Formation of the British Army in WWII

The Special Service Brigade was a formation of the British Army during the Second World War.
It was formed in 1940, after the call for volunteers for Special Service who eventually became the British Commandos.

==Background==
In 1940, volunteers were called for from serving British Army soldiers within certain formations still in Britain and men of the disbanding Divisional Independent Companies originally raised from Territorial Army (TA) divisions and who had seen service in the Norwegian Campaign. In November 1940 these army units were organised into a Special Service Brigade under Brigadier J. C. Haydon with five Special Service battalions. By the autumn of 1940 more than 2,000 men had volunteered for commando training, and the Special Service Brigade now consisted of 12 units which were now called commandos. Each commando would number around 450 men, commanded by a lieutenant-colonel. They were divided into troops of 75 men and further divided into 15-man sections. The Commandos were all volunteers, seconded from other British Army regiments, but they retained their own regimental cap badges and remained on their regimental roll for pay.

===Formation===
The Special Service Brigade consisted of five Special Service battalions, numbered one to five. These Special Service battalions were eventually renamed commandos. The No. 1 Special Service Battalion became No. 1 and No. 2 Commandos. The No. 2 Special Service Battalion became No. 9 Commando. The No. 3 Special Service Battalion became No. 4 Commando. The No. 4 Special Service Battalion became No. 3 Commando. The No. 5 Special Service Battalion became No. 5 and No. 6 Commandos.

==Commando brigades==
In 1943 the commandos started to move away from smaller raiding operations. They had been formed into brigades of assault infantry to spearhead future Allied landing operations. Of the remaining 20 Commandos, 17 were used in the formation of the four Special Service brigades. The three remaining units No. 12, No. 14 (Arctic) and No. 62 Commandos were left to carry out smaller-scale raids. But by the end of the year these three commandos had all been disbanded, to supply replacements for the other commando units.

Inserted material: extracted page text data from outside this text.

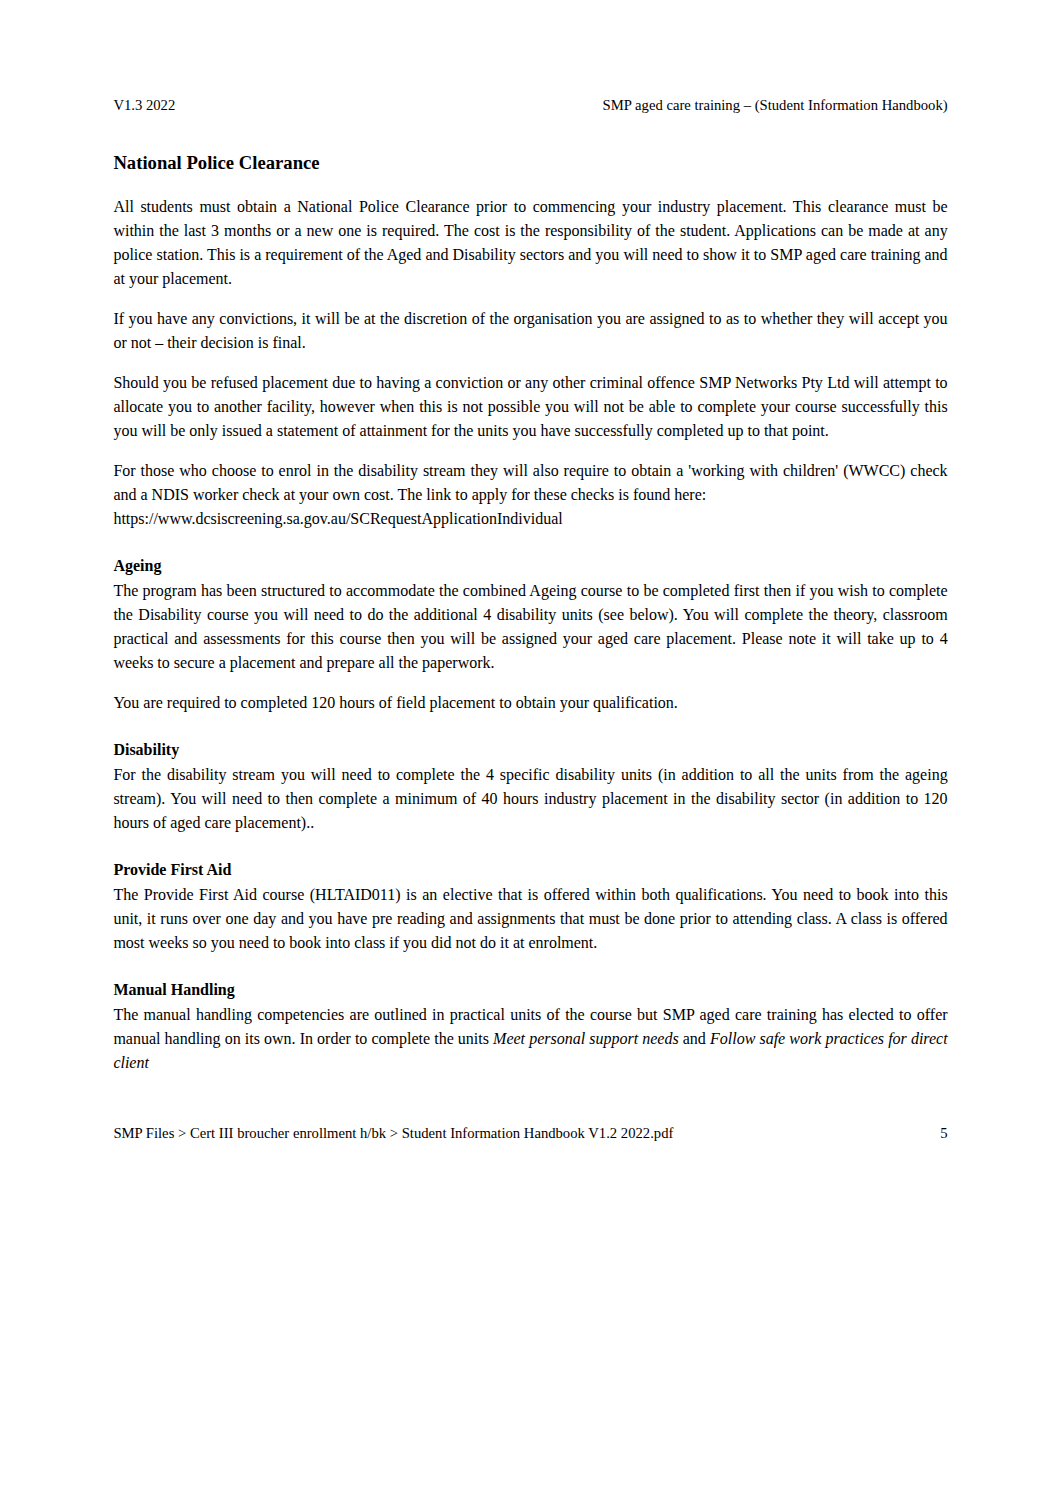V1.3 2022 SMP aged care training – (Student Information Handbook)
National Police Clearance
All students must obtain a National Police Clearance prior to commencing your industry placement. This clearance must be within the last 3 months or a new one is required. The cost is the responsibility of the student. Applications can be made at any police station. This is a requirement of the Aged and Disability sectors and you will need to show it to SMP aged care training and at your placement.
If you have any convictions, it will be at the discretion of the organisation you are assigned to as to whether they will accept you or not – their decision is final.
Should you be refused placement due to having a conviction or any other criminal offence SMP Networks Pty Ltd will attempt to allocate you to another facility, however when this is not possible you will not be able to complete your course successfully this you will be only issued a statement of attainment for the units you have successfully completed up to that point.
For those who choose to enrol in the disability stream they will also require to obtain a 'working with children' (WWCC) check and a NDIS worker check at your own cost. The link to apply for these checks is found here:
https://www.dcsiscreening.sa.gov.au/SCRequestApplicationIndividual
Ageing
The program has been structured to accommodate the combined Ageing course to be completed first then if you wish to complete the Disability course you will need to do the additional 4 disability units (see below). You will complete the theory, classroom practical and assessments for this course then you will be assigned your aged care placement. Please note it will take up to 4 weeks to secure a placement and prepare all the paperwork.
You are required to completed 120 hours of field placement to obtain your qualification.
Disability
For the disability stream you will need to complete the 4 specific disability units (in addition to all the units from the ageing stream). You will need to then complete a minimum of 40 hours industry placement in the disability sector (in addition to 120 hours of aged care placement)..
Provide First Aid
The Provide First Aid course (HLTAID011) is an elective that is offered within both qualifications. You need to book into this unit, it runs over one day and you have pre reading and assignments that must be done prior to attending class. A class is offered most weeks so you need to book into class if you did not do it at enrolment.
Manual Handling
The manual handling competencies are outlined in practical units of the course but SMP aged care training has elected to offer manual handling on its own. In order to complete the units Meet personal support needs and Follow safe work practices for direct client
SMP Files > Cert III broucher enrollment h/bk > Student Information Handbook V1.2 2022.pdf 5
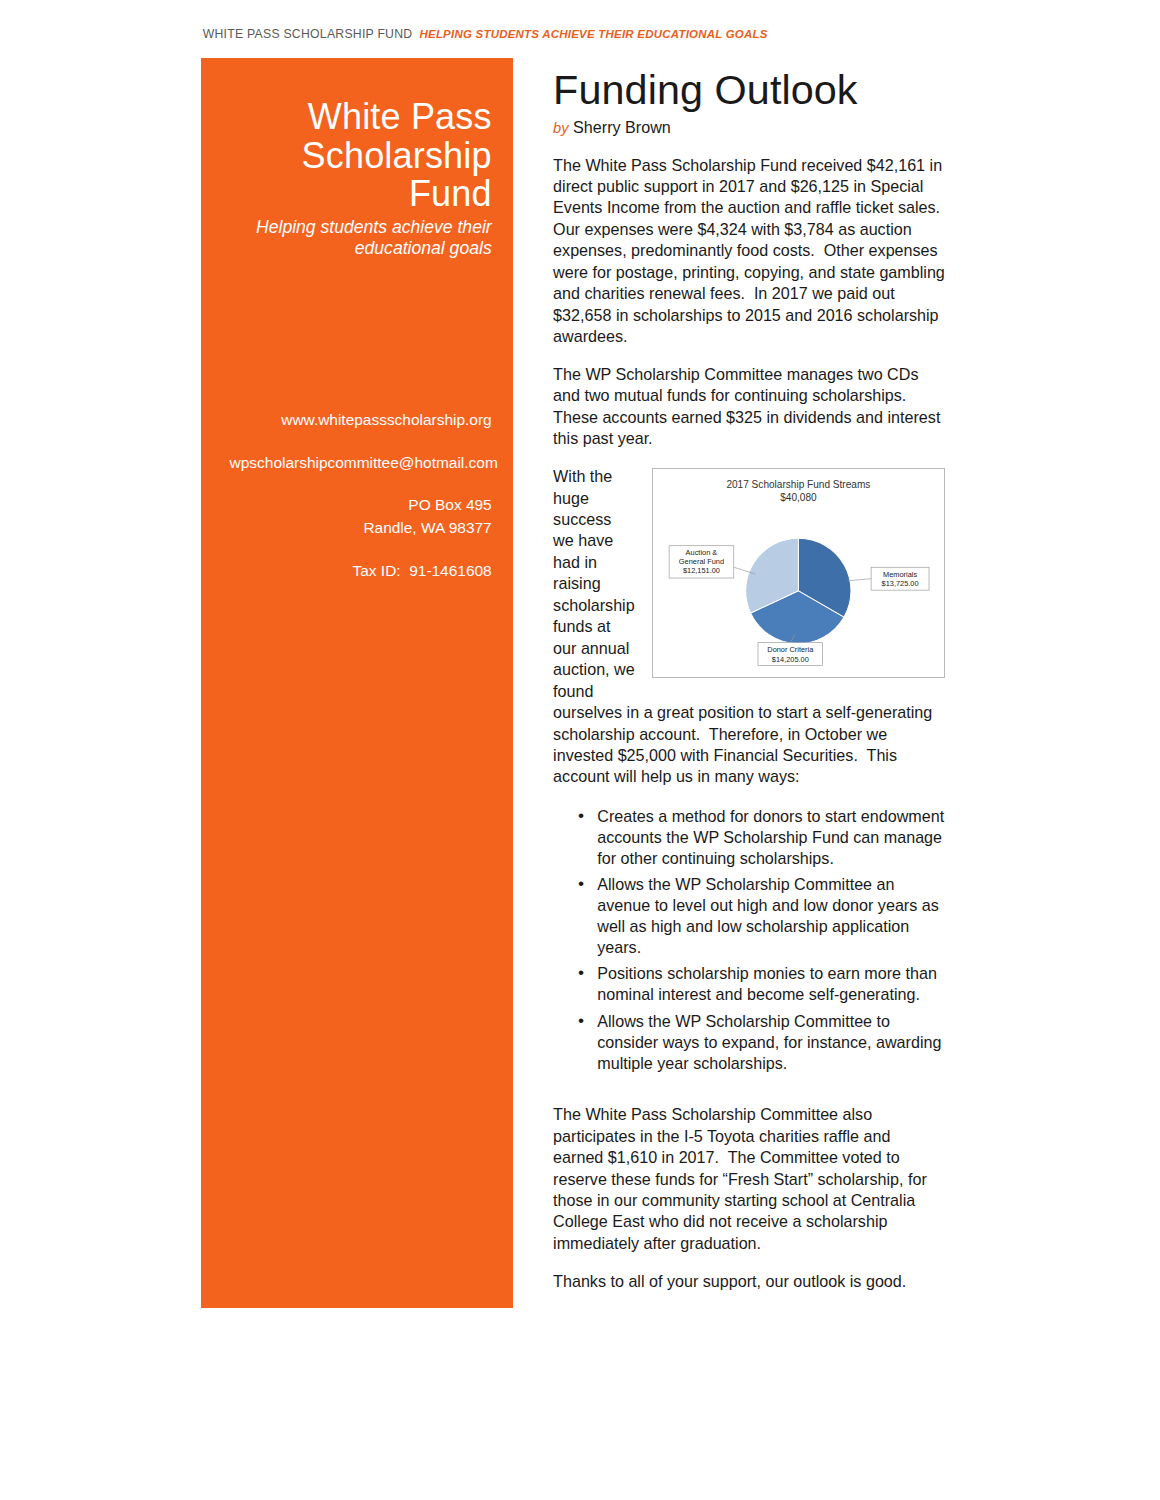White Pass Scholarship Fund Helping students achieve their educational goals
White Pass
Scholarship Fund
Helping students achieve their educational goals
www.whitepassscholarship.org
wpscholarshipcommittee@hotmail.com
PO Box 495
Randle, WA 98377
Tax ID: 91-1461608
Funding Outlook
by Sherry Brown
The White Pass Scholarship Fund received $42,161 in direct public support in 2017 and $26,125 in Special Events Income from the auction and raffle ticket sales. Our expenses were $4,324 with $3,784 as auction expenses, predominantly food costs. Other expenses were for postage, printing, copying, and state gambling and charities renewal fees. In 2017 we paid out $32,658 in scholarships to 2015 and 2016 scholarship awardees.
The WP Scholarship Committee manages two CDs and two mutual funds for continuing scholarships. These accounts earned $325 in dividends and interest this past year.
2017 Scholarship Fund Streams $40,080 Memorials $13,725.00 Auction & General Fund $12,151.00 Donor Criteria $14,205.00
With the huge success we have had in raising scholarship funds at our annual auction, we found ourselves in a great position to start a self-generating scholarship account. Therefore, in October we invested $25,000 with Financial Securities. This account will help us in many ways:
Creates a method for donors to start endowment accounts the WP Scholarship Fund can manage for other continuing scholarships.
Allows the WP Scholarship Committee an avenue to level out high and low donor years as well as high and low scholarship application years.
Positions scholarship monies to earn more than nominal interest and become self-generating.
Allows the WP Scholarship Committee to consider ways to expand, for instance, awarding multiple year scholarships.
The White Pass Scholarship Committee also participates in the I-5 Toyota charities raffle and earned $1,610 in 2017. The Committee voted to reserve these funds for “Fresh Start” scholarship, for those in our community starting school at Centralia College East who did not receive a scholarship immediately after graduation.
Thanks to all of your support, our outlook is good.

The formation of the brigades was:
- 1st Special Service Brigade with No. 3, No. 4, No. 6 and No.45 (RM) Commandos.
- 2nd Special Service Brigade with No. 2, No. 9, No. 40 (RM) and No. 43 (RM) Commandos.
- 3rd Special Service Brigade with No. 1, No. 5, No. 42 (RM) and No. 44 (RM) Commandos.
- 4th Special Service Brigade with No. 10 (Inter-Allied), No. 41 (RM), No. 46 (RM), No. 47 (RM) and No. 48 (RM) Commandos.

The previous Special Service Brigade Headquarters was replaced by Headquarters Special Services Group under Major-General Robert Sturges. The four brigades were destined to serve in different theatres of war. The 1st and 4th brigades were based in the United Kingdom and destined for service in North-western Europe. The 2nd Brigade was based in the Mediterranean for service in Italy and the Balkans. The 3rd Brigade was based in India for service in Burma and the Pacific.